Posterous theme by Cory Watilo

lovers

¿si todo esto es sólo un sueño, una realidad que no me pertenece?
estoy donde quiero estar
que me dejen dormir hasta que el sueño nos encamine a la dulce sensación de amanecer en tu cama, en tus brazos...
flotando en la certeza de saberlo todo cierto...
Sólo el eco nos acompaña. Si tuviera una oportunidad, todo lo demás lo echaría a perder.
Camino despacio, pienso demasiado. Cuestiono mis propias dudas, y me creo lo que no digo. 
Soy una mentira, y la verdad sólo me acelera.
Quiero intentar algo nuevo, pero regreso a lo que conozco. 
Y si lo pienso bien, ya no recuerdo; no conozco nada. 
Doble negación, prohibida desde la definición.
Me desvanezco, o acaso retrocedo. Me duele el cuerpo, me duelen partes que no conocía, siento dolores nuevos, y me acompañan los viejos de cerca. 
Serena y tranquila, mudo de cuerpo
Mudar o cambiar, que mas da.... ya no pertenezco, intento por lo menos creerlo.
tampoco puedo
Y entonces, sonrío un poco:

He estado creciendo. 

todo, fuera de lugar

temblar la noche
desvanecer el tibio miedo de lo desconocido 
intentar recordar.

no recuerdo nada

el viento, tu boca. 
y el viento que corre a través de ella.
agua corriendo, y el viento en la cara.
es en el miedo cuando te siento más cerca,
y en la gloria de los pequeños momentos a ciegas

que te vuelvo a encontrar.
¿Qué tan cierto es eso de que quienes conocen nuestros secretos y aún asi nos aman son nuestra verdadera familia? A veces pareciese que se necesita omitir lo primero para mantener con vida lo segundo.

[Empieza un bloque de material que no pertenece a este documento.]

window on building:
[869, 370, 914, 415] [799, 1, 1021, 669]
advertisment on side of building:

¿sabes cuándo viene la ruptura?  Es en ese momento, cuando sabes que se ha caido algo, que se perdió en el camino; que ya no lo ves. Entonces, con los ojos, con las manos; presientes esa ausencia que te hace mirar las cosas como si las vieras por primera vez. Es ahi, desnudos todos, que te preguntas lo que se habia quedado en la parte de atrás del coche. Aún cuando sabes que harás todo por recuperarlo, en realidad tus movimientos son en automático, el proceso lento de un otoño cualquiera se siente bien adentro de uno. No puedes retener la primavera, mucho menos esperar que la luna se quede un poco más de tiempo por la noche; el sol, con esa luz blanquecina que le da un brillo espumoso a las cosas, alumbra entre los rincones, entre las ramas desnudas, entre las hojas caidas. Y todo se ve, como si fuera la primera vez, aunque esta vez, las cosas sucedan de otra manera.